* **Textauszug**
:::::

OGH 10ObS230/91

OGH10ObS230/918.10.1991

Der Oberste Gerichtshof hat als Revisionsgericht in Arbeits- und Sozialrechtssachen durch den Senatspräsidenten des Obersten Gerichtshofes Dr. Resch als Vorsitzenden, die Hofräte des Obersten Gerichtshofes Mag. Engelmaier und Dr. Ehmayr als weitere Richter sowie die fachkundigen Laienrichter Dr. Josef Fellner (Arbeitgeber) und Anton Korntheurer (Arbeitnehmer) in der Sozialrechtssache der klagenden Partei Friedrich R*****, Versicherungsangestellter, ***** vertreten durch Dr. Gottfried Eisenberger und Dr. Jörg Herzog, Rechtsanwälte in Graz, wider die beklagte Partei STEIERMÄRKISCHE GEBIETSKRANKENKASSE, 8011 Graz, Josef-Pongratz-Platz 1, vertreten durch Dr. Helmut Destaller und Dr. Gerald Mader, Rechtsanwälte in Graz, wegen Rückersatzes von Krankengeld und Familiengeld (S 118.420,--), infolge Revision der klagenden Partei gegen das Urteil des Oberlandesgerichtes Graz als Berufungsgerichtes in Arbeits- und Sozialrechtssachen vom 2. Mai 1991, GZ 7 Rs 10/91-11, womit infolge Berufung der beklagten Partei das Urteil des Landesgerichtes für Zivilrechtssachen Graz als Arbeits- und Sozialgerichtes vom 16. Mai 1990, GZ 32 Cgs 3/90-7, abgeändert wurde, in nichtöffentlicher Sitzung zu Recht erkannt:

 

Spruch:

Der Revision wird nicht Folge gegeben.

Die beklagte Partei ist schuldig, dem Kläger die mit S 3.394,80 bestimmten Kosten des Revisionsverfahrens (darin S 565,80 Umsatzsteuer) binnen 14 Tagen bei Exekution zu ersetzen.

Text

Entscheidungsgründe:

Der Kläger hat von der beklagen Steiermärkischen Gebietskrankenkasse vom 1. September bis 31. Dezember 1988 und vom 1. Februar bis 31. Mai 1989 Kranken- und Familiengeld von insgesamt S 118.420,-- empfangen. Strittig ist, ob es sich dabei um zu Unrecht erbrachte Versicherungsleistungen handelt und ob die beklagte Partei berechtigt ist, diese Geldleistungen vom Kläger zurückzufordern.

:::::

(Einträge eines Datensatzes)
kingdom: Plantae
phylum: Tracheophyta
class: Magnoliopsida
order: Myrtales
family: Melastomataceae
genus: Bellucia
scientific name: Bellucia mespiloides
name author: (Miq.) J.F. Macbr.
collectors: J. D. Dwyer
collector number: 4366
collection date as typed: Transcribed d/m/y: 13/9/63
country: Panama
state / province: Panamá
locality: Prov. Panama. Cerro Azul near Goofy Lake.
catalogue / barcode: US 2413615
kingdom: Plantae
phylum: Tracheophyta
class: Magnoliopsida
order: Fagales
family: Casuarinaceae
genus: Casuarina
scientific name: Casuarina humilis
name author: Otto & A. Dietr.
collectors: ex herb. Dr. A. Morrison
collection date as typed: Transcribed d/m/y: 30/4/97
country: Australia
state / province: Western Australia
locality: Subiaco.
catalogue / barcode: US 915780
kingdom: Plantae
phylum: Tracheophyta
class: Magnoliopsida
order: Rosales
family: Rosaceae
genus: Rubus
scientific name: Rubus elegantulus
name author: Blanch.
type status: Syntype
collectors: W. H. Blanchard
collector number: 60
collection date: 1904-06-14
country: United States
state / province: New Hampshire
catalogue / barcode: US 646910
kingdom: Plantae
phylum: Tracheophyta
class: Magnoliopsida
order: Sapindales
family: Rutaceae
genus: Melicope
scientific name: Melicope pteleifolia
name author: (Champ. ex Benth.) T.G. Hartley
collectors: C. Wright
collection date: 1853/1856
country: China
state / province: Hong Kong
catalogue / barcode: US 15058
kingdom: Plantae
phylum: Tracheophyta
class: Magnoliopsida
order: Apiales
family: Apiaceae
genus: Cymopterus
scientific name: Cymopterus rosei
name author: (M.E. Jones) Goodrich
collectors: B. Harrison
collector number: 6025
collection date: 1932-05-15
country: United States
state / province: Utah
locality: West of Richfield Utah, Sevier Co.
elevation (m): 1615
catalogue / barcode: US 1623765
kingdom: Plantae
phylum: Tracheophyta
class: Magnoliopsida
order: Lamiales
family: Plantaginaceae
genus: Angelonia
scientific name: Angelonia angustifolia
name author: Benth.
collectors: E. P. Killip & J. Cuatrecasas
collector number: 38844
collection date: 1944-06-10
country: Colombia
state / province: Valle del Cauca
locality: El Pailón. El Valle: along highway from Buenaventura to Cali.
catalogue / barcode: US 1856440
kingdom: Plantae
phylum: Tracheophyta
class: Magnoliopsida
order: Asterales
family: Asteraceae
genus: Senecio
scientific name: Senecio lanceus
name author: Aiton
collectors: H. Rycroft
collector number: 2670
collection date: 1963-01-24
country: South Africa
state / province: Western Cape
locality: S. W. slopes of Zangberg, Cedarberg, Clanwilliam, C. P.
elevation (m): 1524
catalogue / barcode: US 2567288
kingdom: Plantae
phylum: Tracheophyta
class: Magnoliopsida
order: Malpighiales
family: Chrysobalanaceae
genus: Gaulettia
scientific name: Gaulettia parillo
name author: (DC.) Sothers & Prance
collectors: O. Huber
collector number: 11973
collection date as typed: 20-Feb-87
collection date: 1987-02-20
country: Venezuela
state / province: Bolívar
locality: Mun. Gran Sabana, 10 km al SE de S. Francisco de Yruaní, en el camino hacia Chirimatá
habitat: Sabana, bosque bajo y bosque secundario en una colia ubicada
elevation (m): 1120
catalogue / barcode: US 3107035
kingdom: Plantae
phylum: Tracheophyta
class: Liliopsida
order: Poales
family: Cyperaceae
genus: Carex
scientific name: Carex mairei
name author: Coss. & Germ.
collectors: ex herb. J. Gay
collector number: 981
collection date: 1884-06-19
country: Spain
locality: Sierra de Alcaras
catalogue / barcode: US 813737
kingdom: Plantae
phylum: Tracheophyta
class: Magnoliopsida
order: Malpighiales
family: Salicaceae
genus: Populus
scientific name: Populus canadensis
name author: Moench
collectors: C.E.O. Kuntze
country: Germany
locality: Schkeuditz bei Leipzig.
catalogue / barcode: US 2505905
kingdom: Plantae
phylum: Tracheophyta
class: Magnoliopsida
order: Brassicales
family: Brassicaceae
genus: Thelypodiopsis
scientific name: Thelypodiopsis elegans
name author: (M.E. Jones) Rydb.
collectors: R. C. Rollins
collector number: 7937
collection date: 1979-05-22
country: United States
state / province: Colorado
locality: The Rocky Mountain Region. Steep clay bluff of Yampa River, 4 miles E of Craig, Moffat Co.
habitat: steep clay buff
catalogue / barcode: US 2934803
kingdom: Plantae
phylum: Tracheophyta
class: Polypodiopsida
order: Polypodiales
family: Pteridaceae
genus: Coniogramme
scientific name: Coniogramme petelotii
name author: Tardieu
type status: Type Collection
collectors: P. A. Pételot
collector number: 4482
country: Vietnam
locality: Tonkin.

:::::

* **Arbeitsaufträge**
a: Beantworten Sie anhand des Textauszugs diese Fragen:
(i) Welches Gericht hat das mit der Revision angefochtene Urteil als Berufungsgericht gefällt, und an welchem Tag?
(ii) Wie hat der Oberste Gerichtshof über die Revision entschieden?
(iii) Welchen Gesamtbetrag an Kranken- und Familiengeld hat der Kläger empfangen?
b: Schreiben Sie aus dem Textauszug den Abschnitt ab, der mit „Die beklagte Partei ist“ beginnt und bis einschließlich „vom Kläger zurückzufordern.“ reicht.

* **Antworten**
a:
(i) Das Oberlandesgericht Graz, am 2. Mai 1991.
(ii) Der Revision wurde nicht Folge gegeben.
(iii) Insgesamt S 118.420,--.

b:
Die beklagte Partei ist schuldig, dem Kläger die mit S 3.394,80 bestimmten Kosten des Revisionsverfahrens (darin S 565,80 Umsatzsteuer) binnen 14 Tagen bei Exekution zu ersetzen.

Text

Entscheidungsgründe:

Der Kläger hat von der beklagen Steiermärkischen Gebietskrankenkasse vom 1. September bis 31. Dezember 1988 und vom 1. Februar bis 31. Mai 1989 Kranken- und Familiengeld von insgesamt S 118.420,-- empfangen. Strittig ist, ob es sich dabei um zu Unrecht erbrachte Versicherungsleistungen handelt und ob die beklagte Partei berechtigt ist, diese Geldleistungen vom Kläger zurückzufordern.